To specify a recursion depth, you should run the program with an integer following the usual execution command:

    java RecursiveSquares 2

For example, the following three images show the desired outputs for

    java RecursiveSquares 0
    java RecursiveSquares 1
    java RecursiveSquares 2



  1. Start simple. First, define a method that draws a single square. Note that to draw an outlined square (as in the figures above), you must draw the interior and boundary separately. Look at the Graphics documentation to figure out how.

  2. First figure out how to draw the upper left figure in the images above, then figure out how to modify the code to draw the other three figures. You should only need very small modifications to the code once you can draw the upper left figure!

  3. Use recursion! Once you can draw a single square, drawing the complete figure recursively should require a very small amount of code (think less than 10 lines per figure).

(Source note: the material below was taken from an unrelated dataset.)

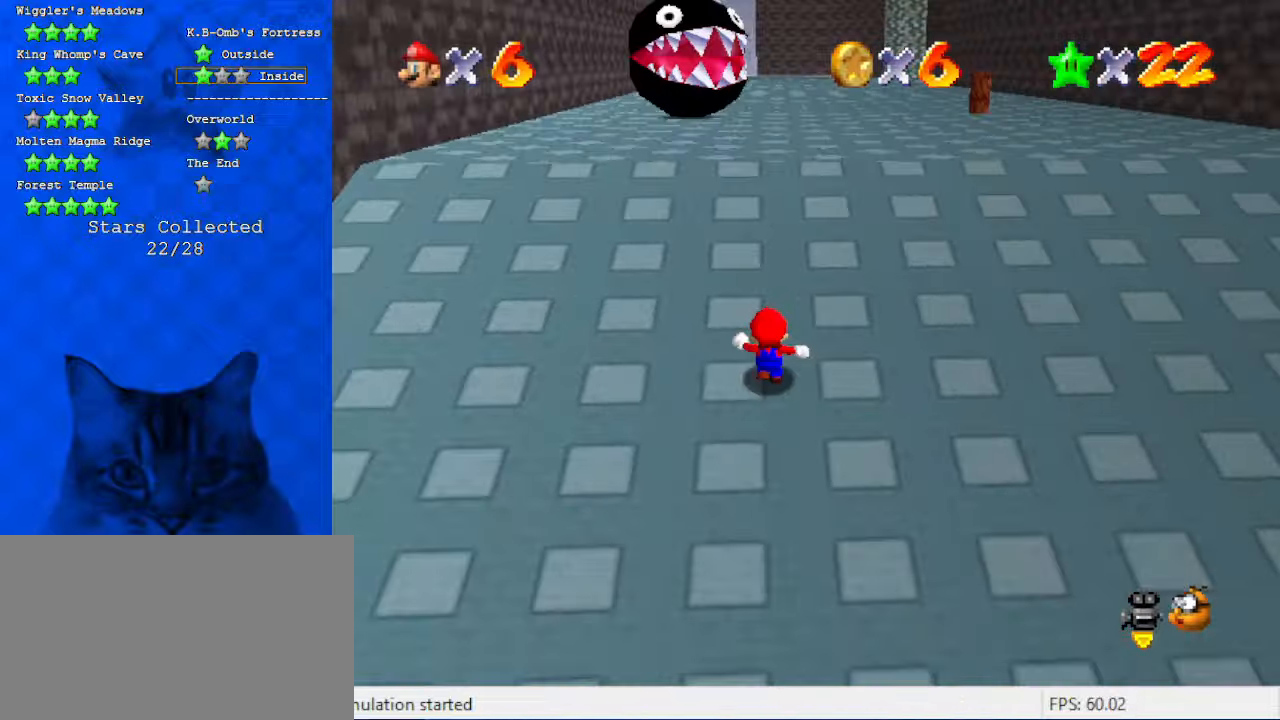
{"keys": ["shift", "up"], "events": [[66, "shift", "up"], [166, "shift", "down"], [266, "shift", "up"], [300, "ctrl", "down"], [433, "ctrl", "up"], [500, "shift", "down"]]}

  4. Figure out how to control the depth of recursion. When does a recursive call to a function know it is “done” (i.e., shouldn’t make further recursive calls)?. Be sure to use the variable depth in the provided code.


There are a lot of ways to extend this assignment. Here are a few suggestions, but don’t feel constrained to doing one of this extensions (if any). Just be sure to turn in the basic assignment, as well as your extension if you are doing an extension.

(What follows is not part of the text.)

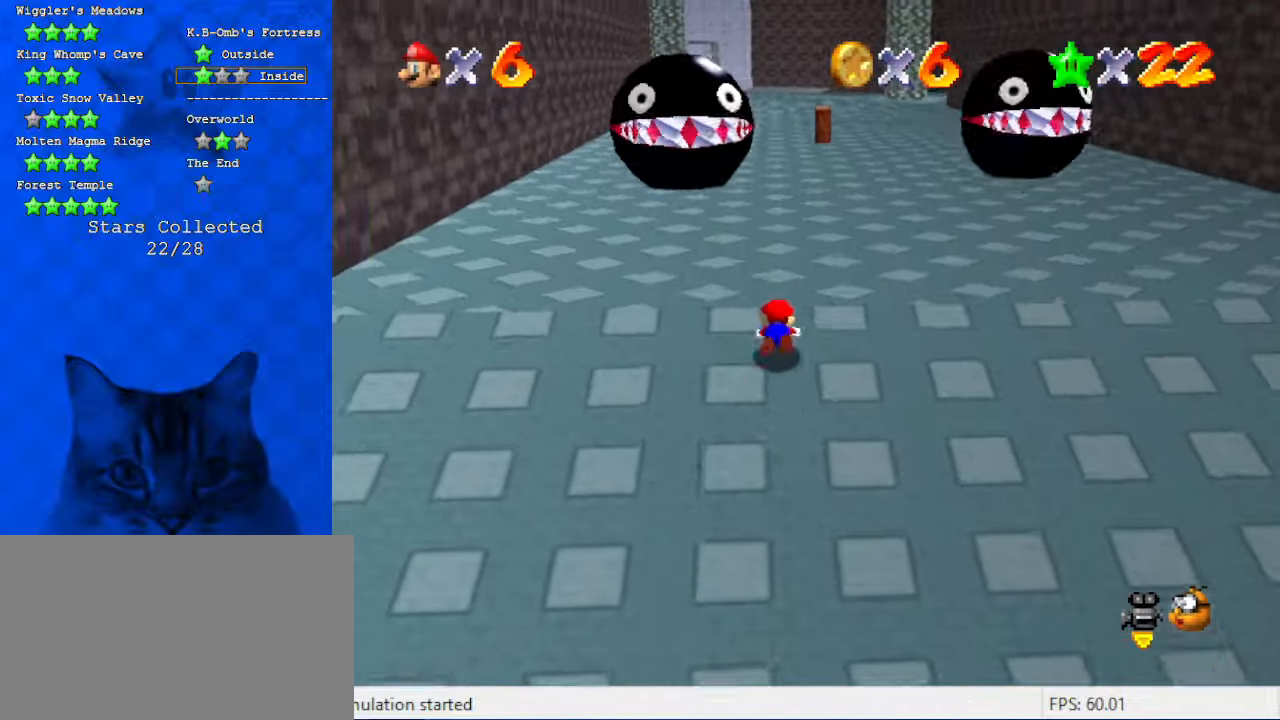
{"keys": ["up"], "events": [[33, "ctrl", "down"], [233, "ctrl", "up"], [366, "shift", "up"]]}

  1. Color by depth of recursion. Specifically, pick a color corresponding to the depth of each recursive call, and color all squares at that depth the same color. Here is some example output (drawn without square outlines because it looks better):

  2. Turn the figure you drew from Lab 01 into a fractal by drawing that figure instead of squares! For example, the dog I drew in my solution turns into the following creepy fractal animal:

  3. Generate one of the “classic” fractals depicted in the Fractals notes.

  4. Generate some other crazy fractals using recursion!

To Turn In

All code should be turned in to the Moodle submission page by 23:59 AoE on Friday, February 26th. (This corresponds to 7:59 am on Saturday February 26th, Eastern Time.) Please upload your own modified copy of, and separate files for extensions (if any).


Your basic assignment will be graded on a 3 point scale as follows:

  • 3 points. Submission produces the desired output in the manner specified by the assignment. Code is clearly organized with comments describing what different components of the code (e.g., methods) do.

  • 2 points. Submission produces more-or-less the desired output, but may diverge from the program description in the assignment. Code is not clearly organized and/or lacking helpful comments.

  • 1 point. Submission compiles, but does not produce the desired output. Code is confusingly written without useful comments.

  • 0 points. Submission does not compile.

In addition to the points above, you will receive credit for any extenion(s) as specified in the course syllabus.